The Selkirk centre says it has shared its security plans with the RCMP and will advise the Mounties when the walks begin.

The majority of the public is ignorant and uneducated regarding the severity of Li's mental illness. They are advocating for execution, deportation, imprisonment and denial of human rights, which are all merely revenge, not justice. Li's actions were unintentional and his disorder is to blame. He should not be deprived of his human rights. Fresh air and sunshine are beneficial to his treatment. Confinement can often worsen mental illnesses. Being allowed 15 minute walks outside, escorted by two security guards, would not pose a risk to anybody. Where is the compassion and sympathy for the mentally ill?! Obviously what Li did was horrific and gruesome, but he was experiencing a psychotic episode and was unaware of what he was doing at the time, therefore, he cannot and should not be held responsible. Legally, he is not a criminal and he should not be treated worse than one. Here in civilized societies, we don't fence in and deprive the mentally unstable of their human rights. That is completely inhumane, cruel and barbaric. Public opinion should never trump knowledgeable opinion and decisions made by the review board who considered public safety in their decision to allow Li walks. Forgiveness is the only way to move past this horrible experience. Certainly, not an easy thing to do, especially in a society that worships revenge and retribution. 
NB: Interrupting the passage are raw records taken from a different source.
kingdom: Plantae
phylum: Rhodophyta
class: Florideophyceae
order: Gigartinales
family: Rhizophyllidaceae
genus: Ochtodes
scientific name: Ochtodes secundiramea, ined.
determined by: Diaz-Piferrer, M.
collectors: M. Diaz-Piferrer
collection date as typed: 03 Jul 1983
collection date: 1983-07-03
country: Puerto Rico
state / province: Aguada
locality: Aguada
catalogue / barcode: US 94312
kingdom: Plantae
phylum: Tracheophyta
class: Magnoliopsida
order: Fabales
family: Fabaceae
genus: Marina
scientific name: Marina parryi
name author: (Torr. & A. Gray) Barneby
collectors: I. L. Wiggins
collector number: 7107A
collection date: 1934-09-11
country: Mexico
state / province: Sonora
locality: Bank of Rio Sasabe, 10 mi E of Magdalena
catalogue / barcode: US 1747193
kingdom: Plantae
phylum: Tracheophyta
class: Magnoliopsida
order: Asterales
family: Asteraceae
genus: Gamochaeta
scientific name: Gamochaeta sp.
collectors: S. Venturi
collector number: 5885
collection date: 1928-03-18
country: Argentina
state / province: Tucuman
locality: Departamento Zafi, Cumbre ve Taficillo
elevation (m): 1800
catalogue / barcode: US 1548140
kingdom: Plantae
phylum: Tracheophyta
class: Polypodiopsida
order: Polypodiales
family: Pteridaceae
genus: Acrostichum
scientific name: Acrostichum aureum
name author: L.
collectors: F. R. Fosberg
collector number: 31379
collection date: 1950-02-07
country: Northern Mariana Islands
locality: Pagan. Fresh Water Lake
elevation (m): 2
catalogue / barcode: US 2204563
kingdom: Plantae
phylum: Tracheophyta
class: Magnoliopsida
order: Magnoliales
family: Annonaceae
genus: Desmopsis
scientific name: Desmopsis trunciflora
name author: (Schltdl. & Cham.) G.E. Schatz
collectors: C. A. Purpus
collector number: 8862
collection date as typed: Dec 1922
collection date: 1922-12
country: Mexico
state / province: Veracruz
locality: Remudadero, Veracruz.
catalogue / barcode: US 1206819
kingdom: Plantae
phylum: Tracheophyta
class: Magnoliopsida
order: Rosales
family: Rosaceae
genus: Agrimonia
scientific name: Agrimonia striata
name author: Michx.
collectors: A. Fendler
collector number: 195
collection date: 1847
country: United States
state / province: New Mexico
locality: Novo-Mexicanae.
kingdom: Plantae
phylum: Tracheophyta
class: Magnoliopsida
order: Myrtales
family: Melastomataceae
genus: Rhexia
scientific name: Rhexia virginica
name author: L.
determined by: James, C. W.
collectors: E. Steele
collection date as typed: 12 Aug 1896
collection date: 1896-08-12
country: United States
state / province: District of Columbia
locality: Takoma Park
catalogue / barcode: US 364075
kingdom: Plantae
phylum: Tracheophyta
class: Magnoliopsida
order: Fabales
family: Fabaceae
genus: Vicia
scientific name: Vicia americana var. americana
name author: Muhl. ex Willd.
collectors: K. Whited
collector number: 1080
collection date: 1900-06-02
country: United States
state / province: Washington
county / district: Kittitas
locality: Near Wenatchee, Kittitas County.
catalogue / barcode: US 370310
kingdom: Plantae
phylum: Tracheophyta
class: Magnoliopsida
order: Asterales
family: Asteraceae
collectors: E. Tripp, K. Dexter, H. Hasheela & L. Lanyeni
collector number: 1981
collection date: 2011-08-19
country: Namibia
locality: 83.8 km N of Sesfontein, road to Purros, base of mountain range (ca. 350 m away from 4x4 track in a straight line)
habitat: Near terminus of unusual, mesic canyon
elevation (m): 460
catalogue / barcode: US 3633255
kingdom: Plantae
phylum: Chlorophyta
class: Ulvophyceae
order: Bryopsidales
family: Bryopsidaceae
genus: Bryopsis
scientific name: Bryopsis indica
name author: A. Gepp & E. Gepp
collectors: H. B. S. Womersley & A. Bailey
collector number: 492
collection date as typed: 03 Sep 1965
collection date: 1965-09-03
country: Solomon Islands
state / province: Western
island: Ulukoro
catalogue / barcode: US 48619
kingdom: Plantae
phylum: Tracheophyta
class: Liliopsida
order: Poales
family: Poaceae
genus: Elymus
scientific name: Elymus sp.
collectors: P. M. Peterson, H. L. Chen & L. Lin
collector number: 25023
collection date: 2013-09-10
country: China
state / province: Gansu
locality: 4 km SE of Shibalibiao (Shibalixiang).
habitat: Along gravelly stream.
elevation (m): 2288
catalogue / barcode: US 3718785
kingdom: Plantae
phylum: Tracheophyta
The reason he's not behind bars is because he has schizophrenia. I would suggest you do some hard research on mental illness, as you admit you don't know anything about why he's not behind bars.

Were he in jail, without meds and/or therapy, he would most definitely hurt a staff member or another inmate. Do you want that? I should hope not. I believe he should never be released, but for goodness sakes it's just an escorted walk. Maybe there should be a fence, but if he's taking his meds, and has increased security guards, then I'm not too worried about anything happening.

There's a reason why we're proud to be Canadian. Because we value a little thing called human rights. We are also supposed to be evolved enough to recognize mental illness, although some of us seem to still be down there in medival times.